McBride Jacqueline M, Jiang Jenny, Abbas Alexander R, Morimoto Alyssa, Li Jing, Maciuca Romeo, Townsend Michael, Wallace Daniel J, Kennedy William P, Drappa Jorn
Genentech, South San Francisco, California, USA.
Arthritis Rheum. 2012 Nov;64(11):3666-76. doi: 10.1002/art.34632.
Systemic lupus erythematosus (SLE) is a chronic autoimmune disease characterized by the presence of autoantibodies and inflammation in multiple organ systems. Elevation of messenger RNA levels of interferon (IFN)-regulated genes (IRGs) has been described in the peripheral blood of SLE patients and has been associated with disease activity. The safety, tolerability, pharmacokinetics (PK), and pharmacodynamics (PD) of rontalizumab, a humanized IgG1 monoclonal antibody that neutralizes IFNα, were assessed in a phase I dose-escalation study of single and repeat doses of rontalizumab in adults with mildly active SLE. The present report describes the safety results and the impact of rontalizumab on expression of IRGs, IFN-inducible proteins, and autoantibodies.
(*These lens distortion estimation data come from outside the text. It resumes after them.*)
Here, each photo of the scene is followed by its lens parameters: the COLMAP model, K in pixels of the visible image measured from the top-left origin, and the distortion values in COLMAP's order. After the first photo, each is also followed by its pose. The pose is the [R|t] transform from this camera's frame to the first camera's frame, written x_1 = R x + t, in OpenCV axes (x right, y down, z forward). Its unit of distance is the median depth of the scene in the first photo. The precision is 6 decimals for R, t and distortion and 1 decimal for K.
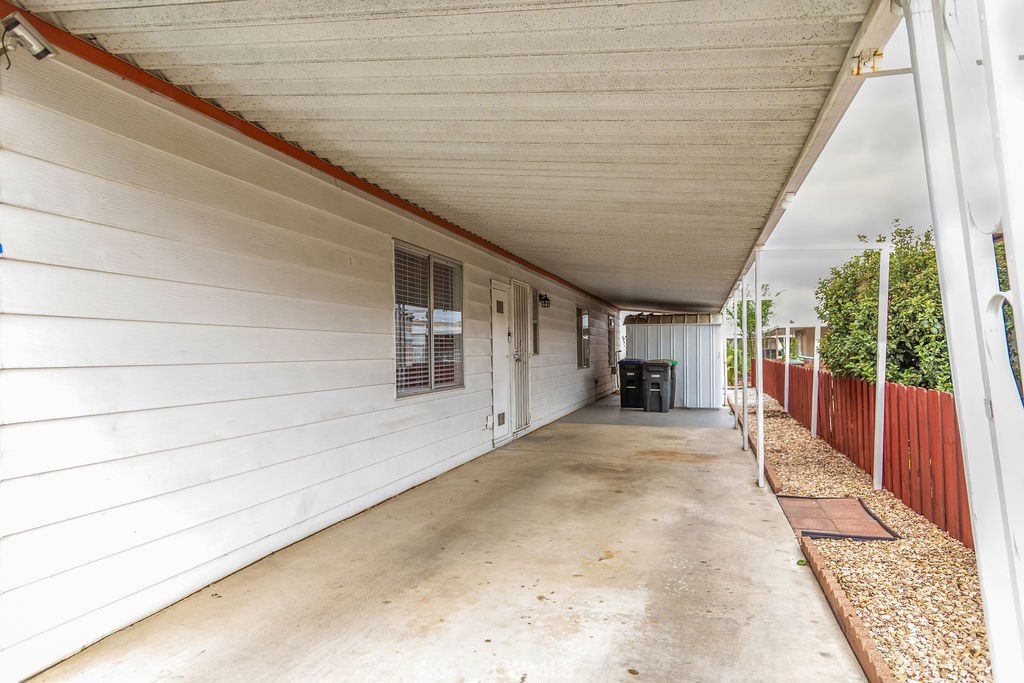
lens RADIAL K [[629.0, 0, 512.0], [0, 629.0, 341.5], [0, 0, 1]] dist [-0.000218, -0.000071]
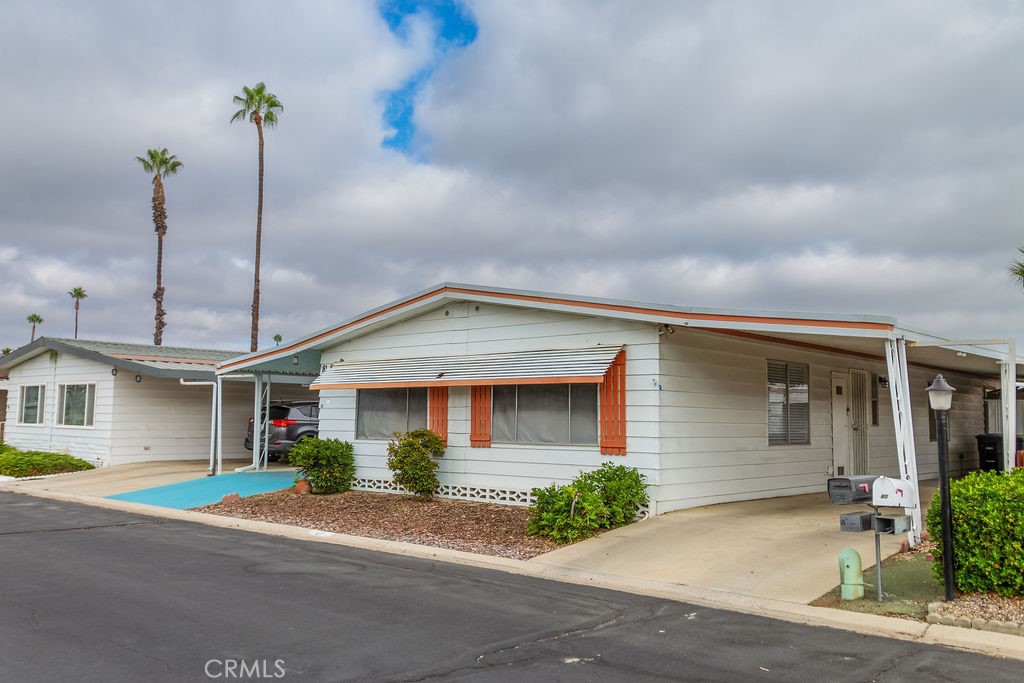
lens RADIAL K [[908.6, 0, 512.0], [0, 908.6, 341.5], [0, 0, 1]] dist [0.004558, 0.002897]
pose [[0.910925, -0.013026, -0.412366, 0.153361], [-0.016882, 0.997487, -0.068803, -0.011794], [0.412227, 0.069636, 0.908416, -1.148999]]
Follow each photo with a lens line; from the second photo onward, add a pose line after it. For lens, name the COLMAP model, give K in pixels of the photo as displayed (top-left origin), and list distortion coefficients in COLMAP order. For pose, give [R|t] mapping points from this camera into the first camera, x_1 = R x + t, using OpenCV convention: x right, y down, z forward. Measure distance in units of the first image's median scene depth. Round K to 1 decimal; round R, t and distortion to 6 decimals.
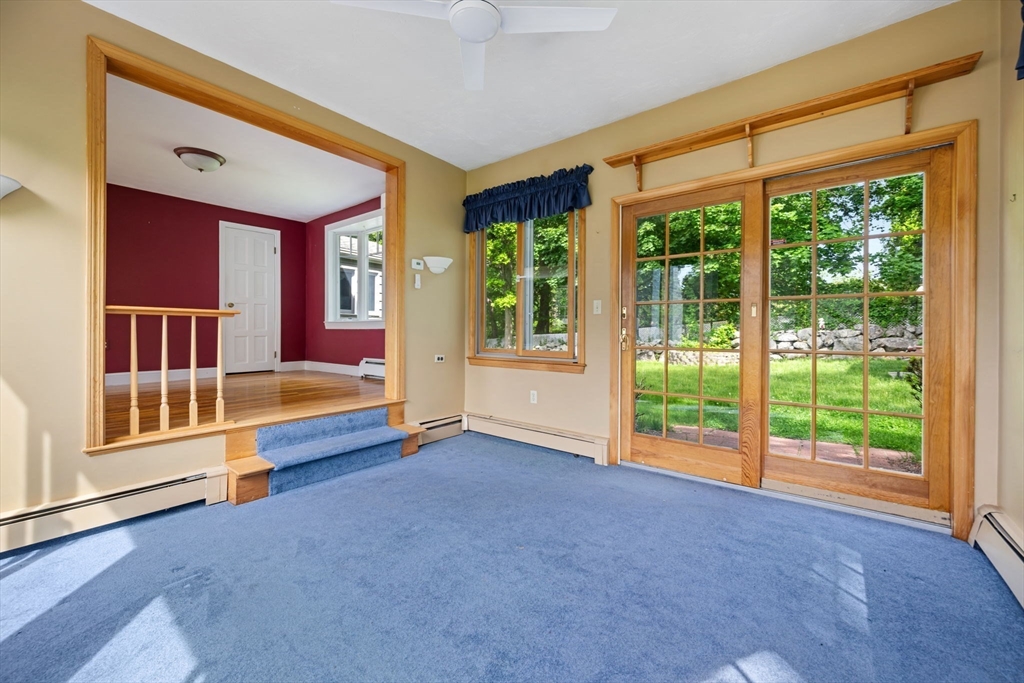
lens RADIAL K [[402.9, 0, 515.0], [0, 402.9, 335.4], [0, 0, 1]] dist [-0.001390, 0.000993]
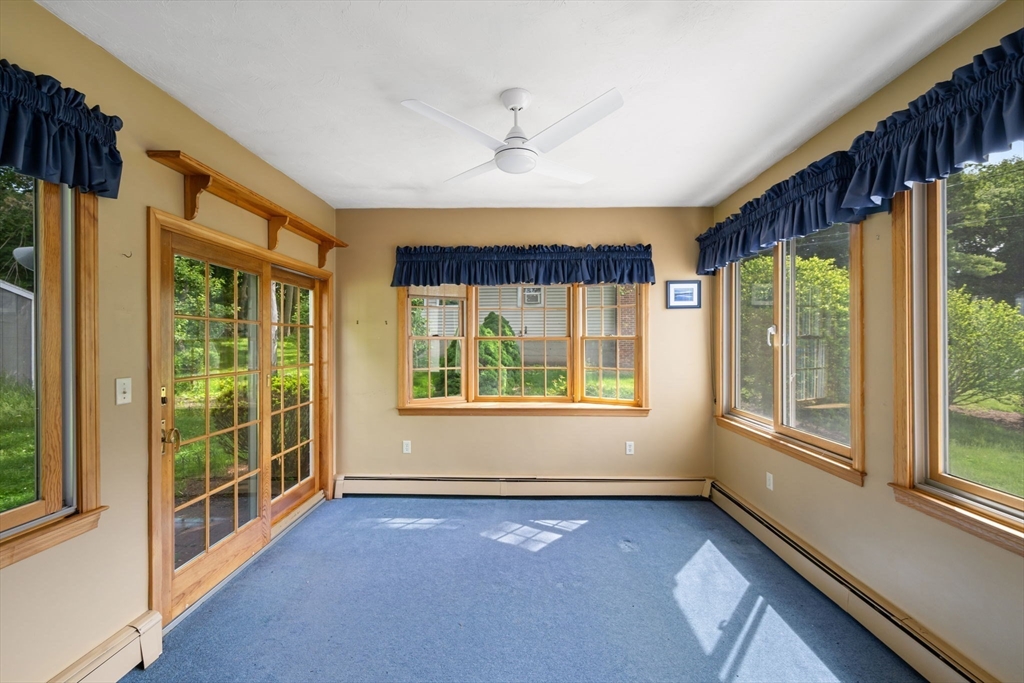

Patients were enrolled into dose groups ranging from 0.3 to 10 mg/kg, administered via intravenous (IV) or subcutaneous routes. Expression levels of 7 IRGs and IFN-inducible serum proteins were monitored as potential biomarkers for the PD activity of rontalizumab.
An acceptable safety profile was demonstrated for rontalizumab in patients with SLE. Prespecified criteria for dose-limiting toxicity were not met. The incidence of serious adverse events was comparable across cohorts. The PK properties were as expected for an IgG1 monoclonal antibody and were proportional to dose. Following administration of rontalizumab, a rapid decline in the expression of IRGs was observed in the 3 mg/kg and 10 mg/kg IV cohorts, and this effect could be sustained with repeat dosing. There was no apparent decline in the levels of IFN-inducible proteins or levels of anti-double-stranded DNA and anti-extractable nuclear antigen autoantibodies following treatment with rontalizumab.
The preliminary safety, PK profile, and observed PD effects of rontalizumab support further evaluation of its safety and efficacy in SLE.
系统性红斑狼疮(SLE)是一种慢性自身免疫性疾病,其特征为存在自身抗体以及多器官系统炎症。干扰素(IFN)调节基因(IRG)的信使核糖核酸水平在SLE患者外周血中升高,且与疾病活动相关。在一项针对轻度活动性SLE成人患者的I期剂量递增研究中,评估了中和IFNα的人源化IgG1单克隆抗体rontalizumab的安全性、耐受性、药代动力学(PK)和药效动力学(PD)。本报告描述了rontalizumab的安全性结果以及其对IRG表达、IFN诱导蛋白和自身抗体的影响。
患者被纳入剂量范围为0.3至10 mg/kg的剂量组,通过静脉内(IV)或皮下途径给药。监测7种IRG和IFN诱导血清蛋白的表达水平,作为rontalizumab PD活性的潜在生物标志物。
rontalizumab在SLE患者中显示出可接受的安全性。未达到预先设定的剂量限制毒性标准。各队列中严重不良事件的发生率相当。PK特性与IgG1单克隆抗体预期相符,且与剂量成比例。给予rontalizumab后,在3 mg/kg和10 mg/kg IV队列中观察到IRG表达迅速下降,且这种效应在重复给药时可持续。rontalizumab治疗后,IFN诱导蛋白水平或抗双链DNA和抗可提取核抗原自身抗体水平没有明显下降。
rontalizumab的初步安全性、PK概况及观察到的PD效应支持进一步评估其在SLE中的安全性和疗效。